→ **PROBLEM A**:
Rewrite the records from the line with "Which series has" up to and including the line with "What is the", replacing "largest" with "greatest" and leaving everything else unchanged. Give only those lines, without the pictures.

The experts there use current, regular data from project developers to evaluate where new construction is currently taking place in Germany – and to what extent. The market is extremely fragmented due to the many small development companies; there are around 9,400 developers in this country and they are working on around 23,000 projects. What sounds like a lot is put into perspective when you know that around 11,800 of these buildings have already been completed – and only around 4,800 properties are still under construction. 6,500 new projects are currently being planned, but their implementation will probably take several years. The evaluation here includes projects that will most likely be completed in 2027 or shortly thereafter.

In addition, the database has long since contained not only residential real estate projects, but also many office and commercial properties. That is why the current figures somewhat obscure the true extent of the housing crisis. If you break the numbers down just by residential construction, then only around 3,250 new projects are planned for the coming years. In addition, there are currently only 911 projects under construction that are actually intended for sale to buyers.

In residential construction in particular, the number of new buildings fell particularly significantly, especially where apartments are needed most: in the A locations, i.e. the seven largest German metropolises Munich, Stuttgart, Frankfurt, Düsseldorf, Cologne, Hamburg and Berlin. The already weak construction volume there fell by eleven percent in the last six months. In the B cities, construction activity – measured in terms of the total square meter number of ongoing projects – fell by 6 percent, and in the C cities by eight percent. The D cities are recording a contraction of almost 4 percent in construction.

On the other hand, the number of new buildings has increased in rural areas where there is already more vacancy and population shrinkage. And that doesn’t mean the suburbs of the big cities, but the really remote regions of the republic.

→ **STORED DATA**:
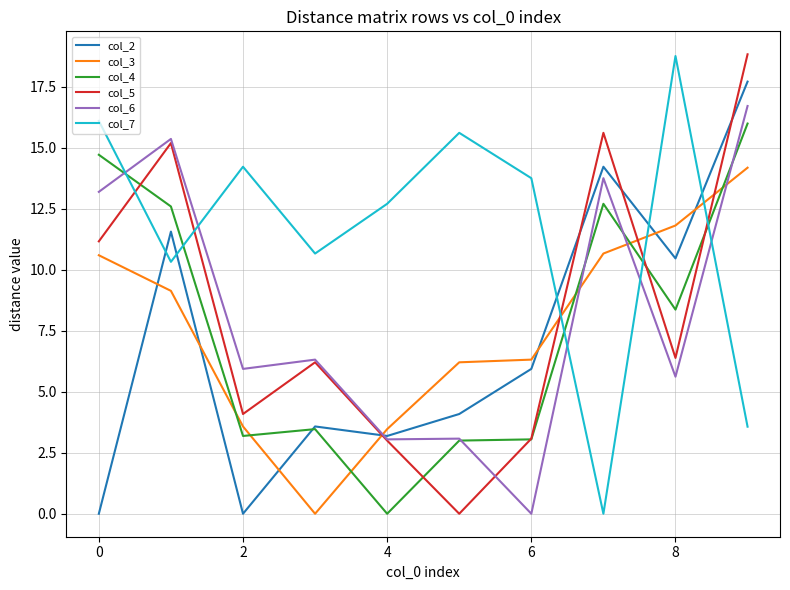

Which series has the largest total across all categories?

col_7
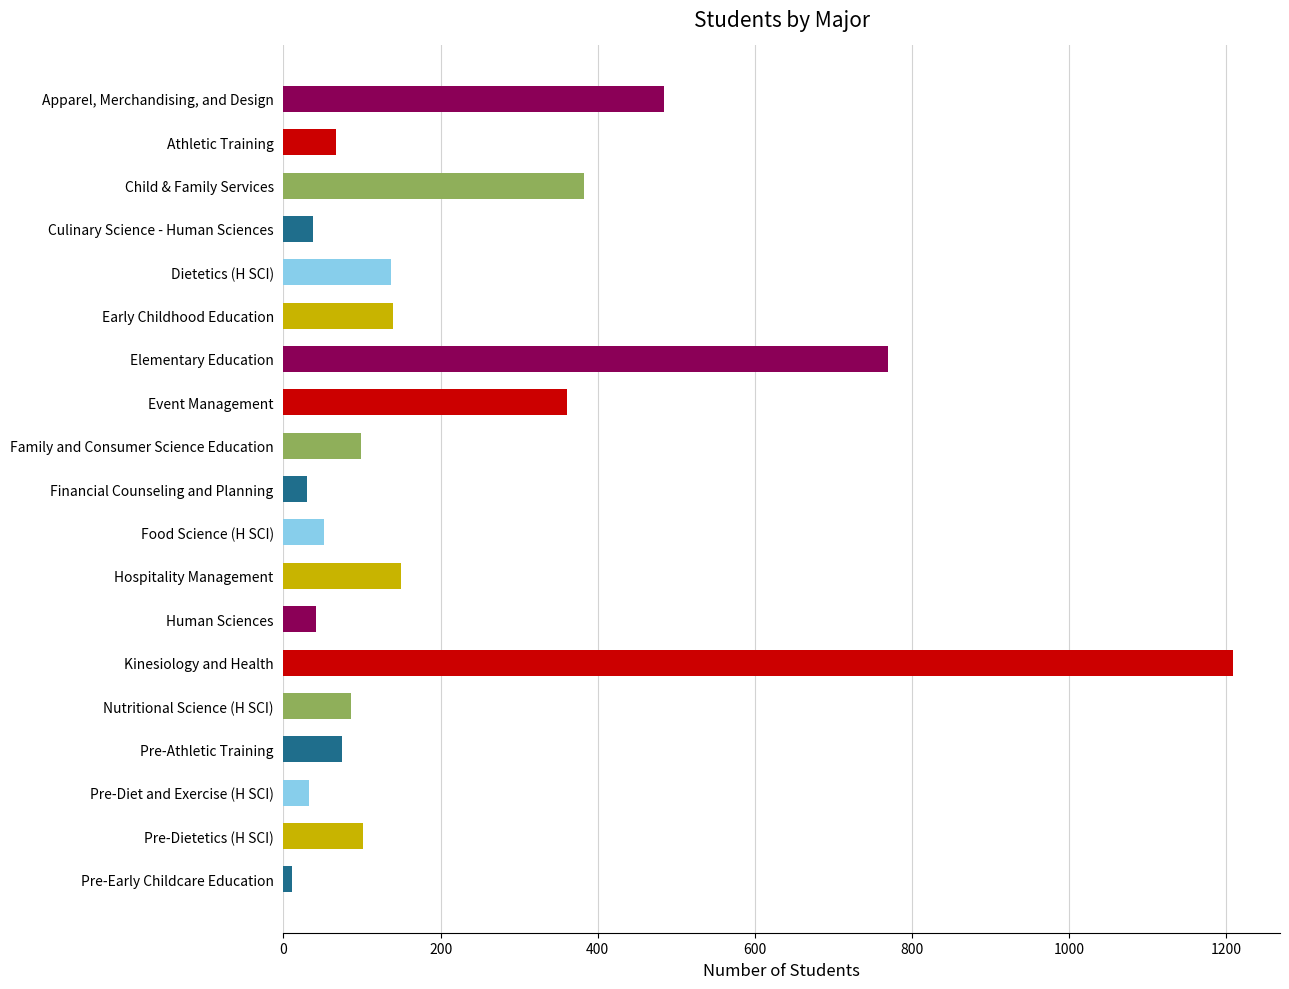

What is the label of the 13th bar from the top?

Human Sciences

---

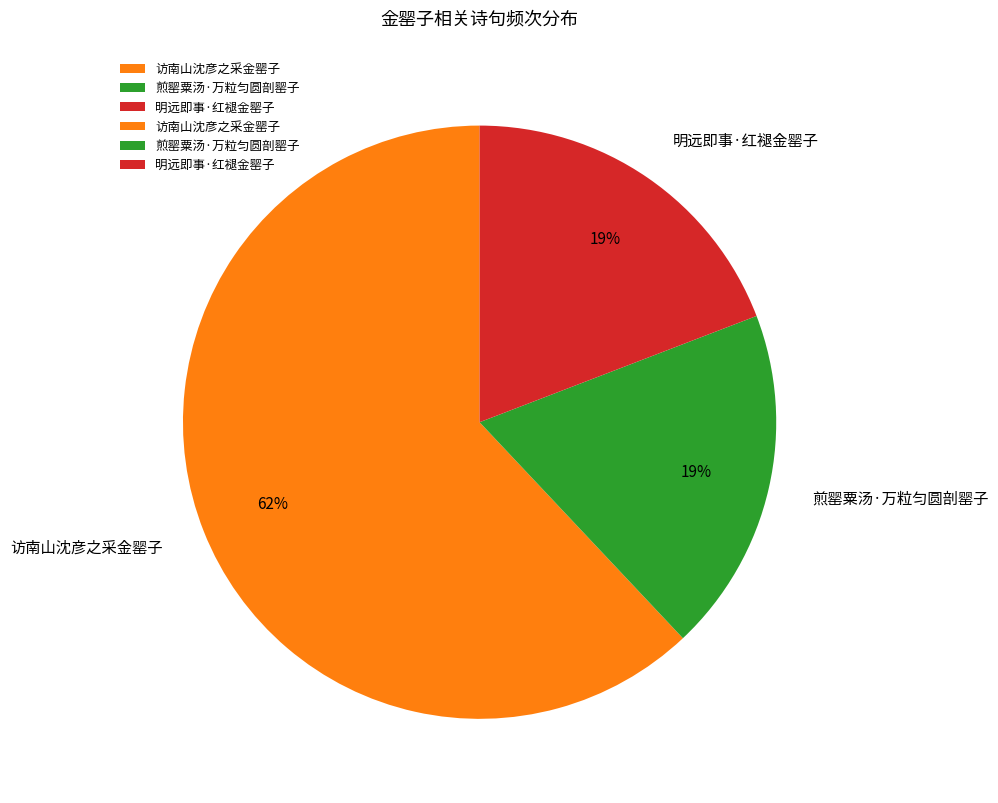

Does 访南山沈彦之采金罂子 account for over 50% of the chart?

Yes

--

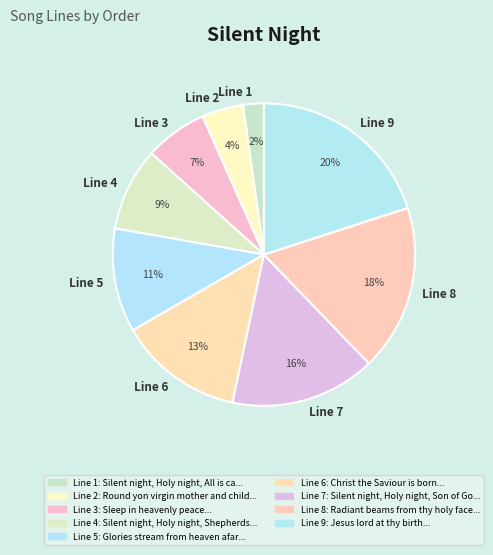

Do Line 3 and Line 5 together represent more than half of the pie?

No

→ **PROBLEM B**:
Copy out the entire text on new construction in Germany word for word.

→ **ANSWER A**:
Which series has the greatest total across all categories?

col_7

What is the label of the 13th bar from the top?

→ **ANSWER B**:
The experts there use current, regular data from project developers to evaluate where new construction is currently taking place in Germany – and to what extent. The market is extremely fragmented due to the many small development companies; there are around 9,400 developers in this country and they are working on around 23,000 projects. What sounds like a lot is put into perspective when you know that around 11,800 of these buildings have already been completed – and only around 4,800 properties are still under construction. 6,500 new projects are currently being planned, but their implementation will probably take several years. The evaluation here includes projects that will most likely be completed in 2027 or shortly thereafter.

In addition, the database has long since contained not only residential real estate projects, but also many office and commercial properties. That is why the current figures somewhat obscure the true extent of the housing crisis. If you break the numbers down just by residential construction, then only around 3,250 new projects are planned for the coming years. In addition, there are currently only 911 projects under construction that are actually intended for sale to buyers.

In residential construction in particular, the number of new buildings fell particularly significantly, especially where apartments are needed most: in the A locations, i.e. the seven largest German metropolises Munich, Stuttgart, Frankfurt, Düsseldorf, Cologne, Hamburg and Berlin. The already weak construction volume there fell by eleven percent in the last six months. In the B cities, construction activity – measured in terms of the total square meter number of ongoing projects – fell by 6 percent, and in the C cities by eight percent. The D cities are recording a contraction of almost 4 percent in construction.

On the other hand, the number of new buildings has increased in rural areas where there is already more vacancy and population shrinkage. And that doesn’t mean the suburbs of the big cities, but the really remote regions of the republic.